Mexico City, June 11 (RHC)-- A total of 24 migrants have died in U.S. Immigration and Customs Enforcement (ICE) custody according to an NBC News analysis of federal data.
The findings are based on a report released this week by the U.S. Department of Homeland Security which found “egregious violations” at various detention centers it inspected.
According to the report, ill migrants do not receive medical attention and staff often ignores detainee’s requests for care. People are subjected to isolation and to the consumption of spoiled food, those with mental illness are put into solitary confinement and are also abused.
The recent increase of deaths of ICE detainees comes as the number of immigrants in federal custody hits a sky-high record. ICE is in fact currently detaining more than 52,500 migrants a day and the network of detention centers is spreading out across the country with more than 200 detention facilities tallied.

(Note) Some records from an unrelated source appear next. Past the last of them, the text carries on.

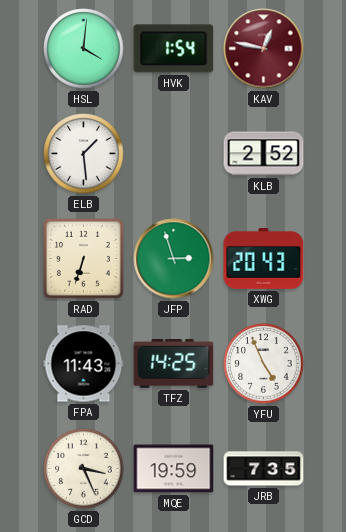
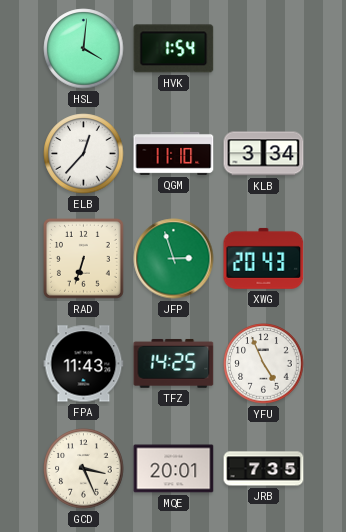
KAV: 12:47 -> none
ELB: 1:29 -> 12:37
QGM: none -> 11:10
KLB: 2:52 -> 3:34
MQE: 19:59 -> 20:01
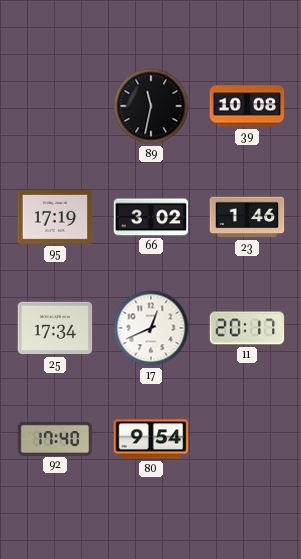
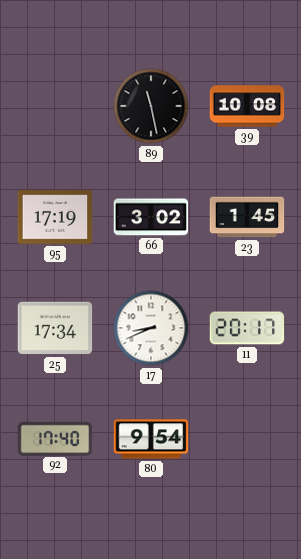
89: 11:32 -> 11:28
23: 1:46 -> 1:45
17: 12:41 -> 8:41
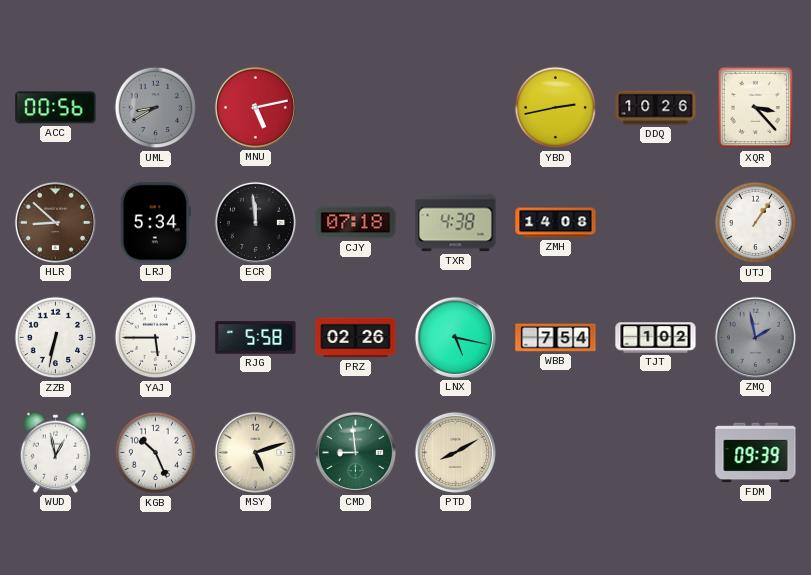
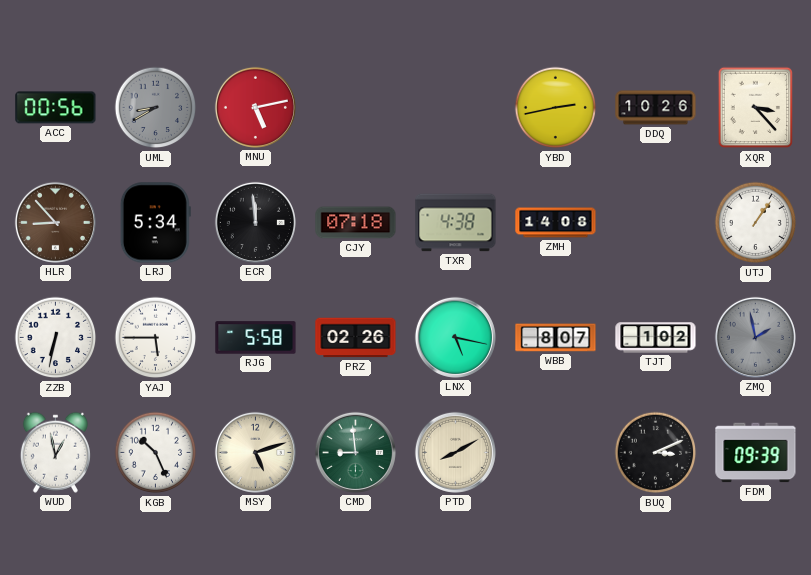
HLR: 8:52 -> 8:53
WBB: 7:54 -> 8:07
BUQ: none -> 3:11
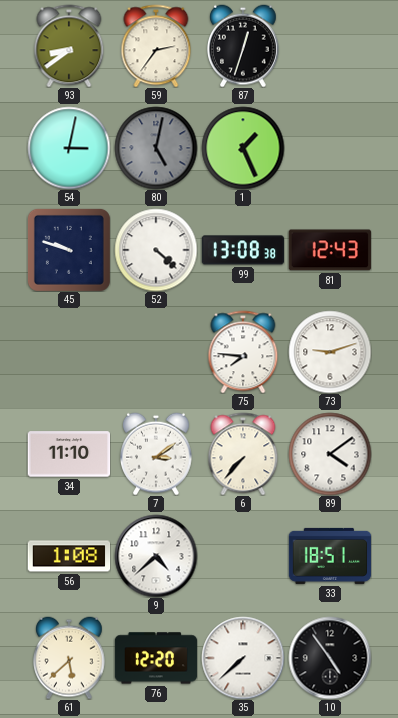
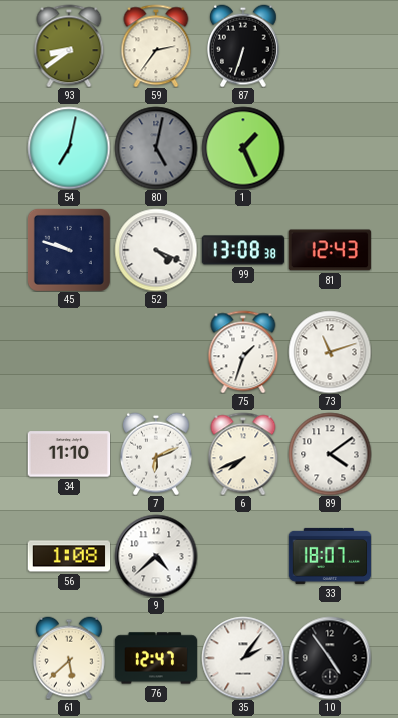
87: 12:33 -> 6:33
54: 3:02 -> 7:02
52: 4:22 -> 4:19
75: 7:46 -> 1:33
73: 9:12 -> 11:12
7: 3:09 -> 6:11
6: 7:37 -> 7:41
33: 18:51 -> 18:07
76: 12:20 -> 12:47
35: 7:38 -> 2:06
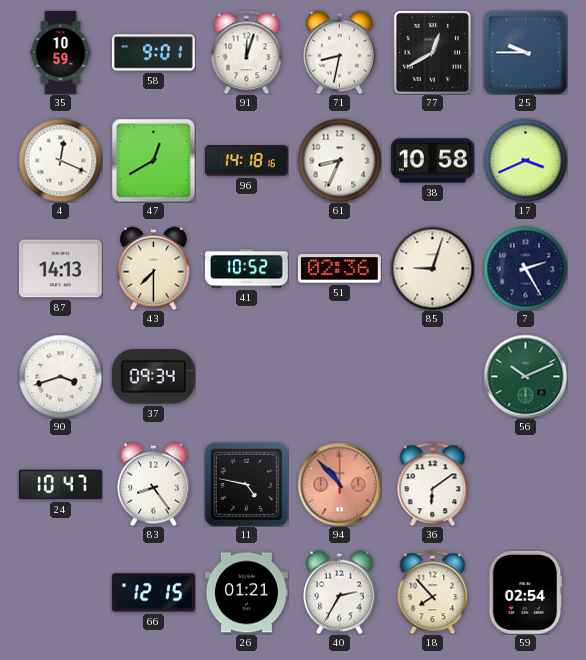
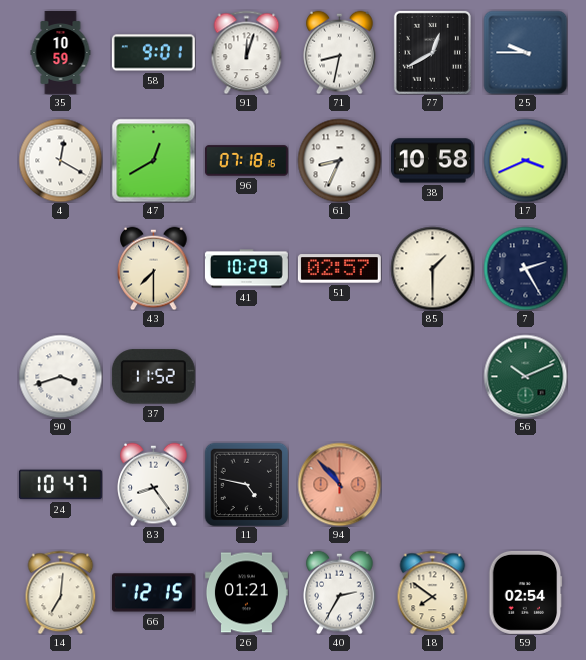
4: 12:19 -> 12:20
96: 14:18 -> 07:18
87: 14:13 -> none
41: 10:52 -> 10:29
51: 02:36 -> 02:57
85: 9:03 -> 1:30
37: 09:34 -> 11:52
36: 6:09 -> none
14: none -> 7:01
18: 7:53 -> 7:51
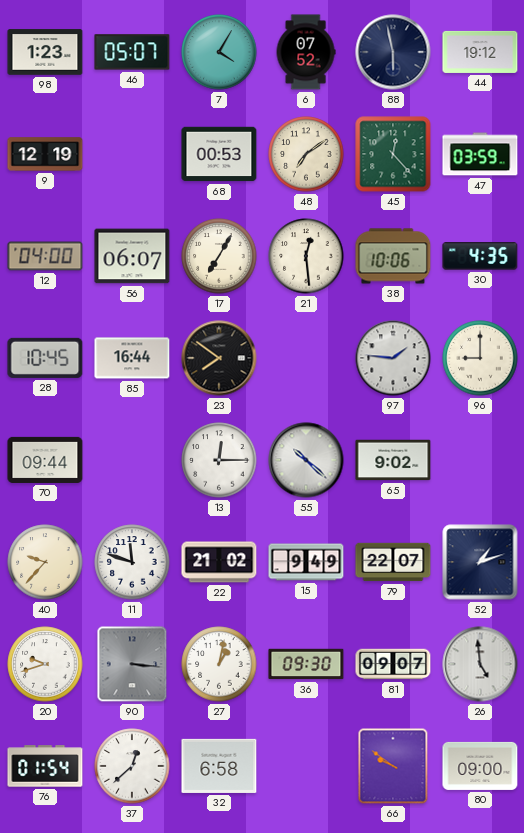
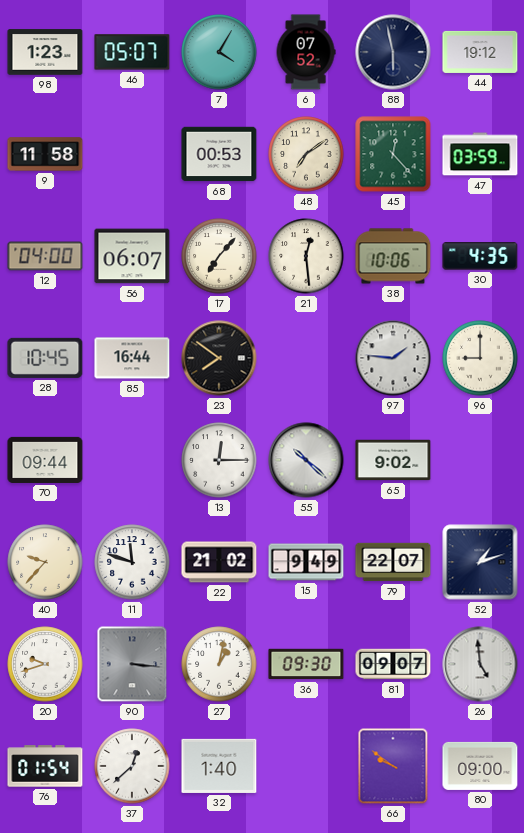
9: 12:19 -> 11:58
17: 7:05 -> 7:07
32: 6:58 -> 1:40
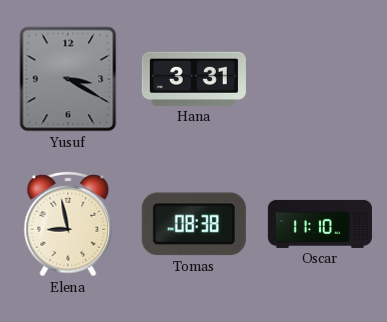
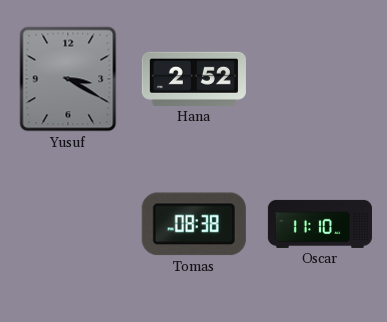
Hana: 3:31 -> 2:52
Elena: 8:58 -> none
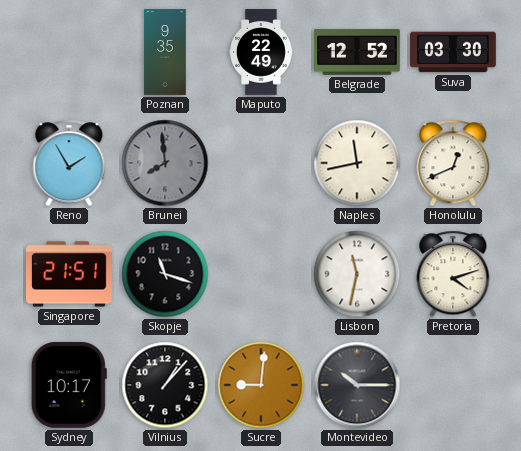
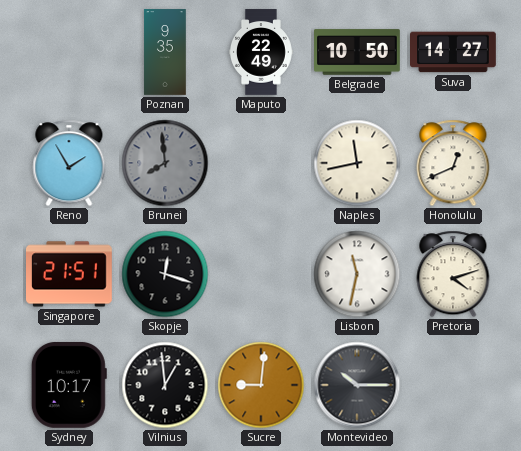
Belgrade: 12:52 -> 10:50
Suva: 03:30 -> 14:27
Skopje: 11:18 -> 12:18
Vilnius: 1:07 -> 12:59
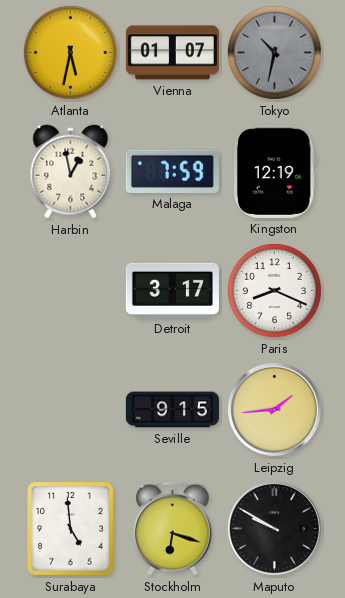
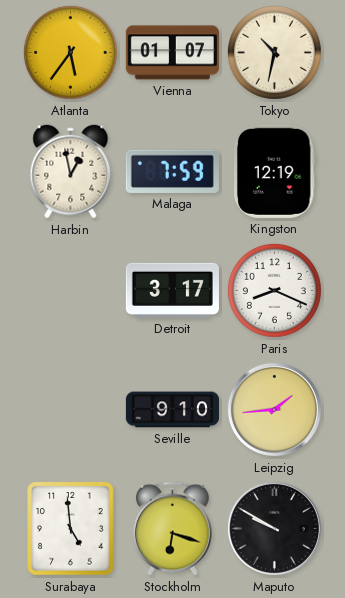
Atlanta: 5:32 -> 5:36
Tokyo dial: grey -> cream
Seville: 9:15 -> 9:10
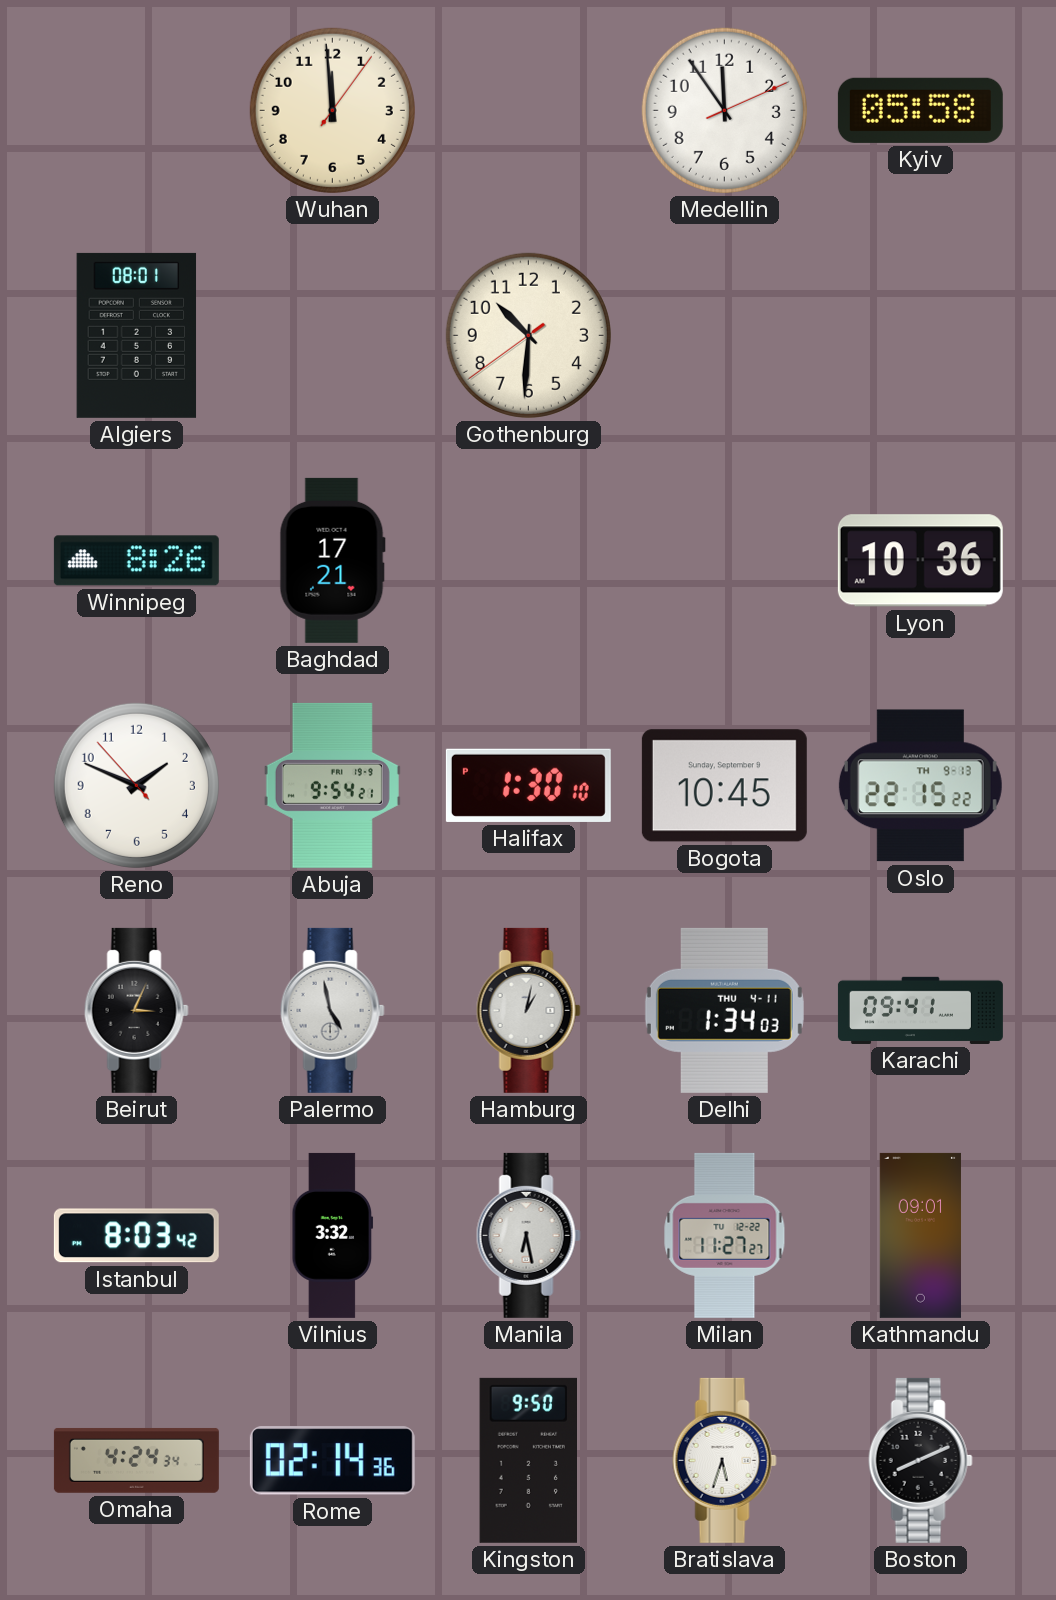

Last December, an ICE supervisor warned that the ICE Health Service Corps, the agency’s own medical service provider, was “severely dysfunctional” and that “preventable harm and death to detainees has occurred,” according to an internal memo sent to the director of ICE, Matthew Albence.
Annually, thousands of people try to cross the U.S.-Mexico border in search for opportunities for employment or simply for the chance of providing better lives for themselves and their families, but most of them end up being detained for months, mistreated and abused in detention facilities.
This tragic situation is the result of migration policies carried out by the administration of Donald Trump Trump, who has repeatedly mentioned that the solution to the problem is the militarization of the southern border.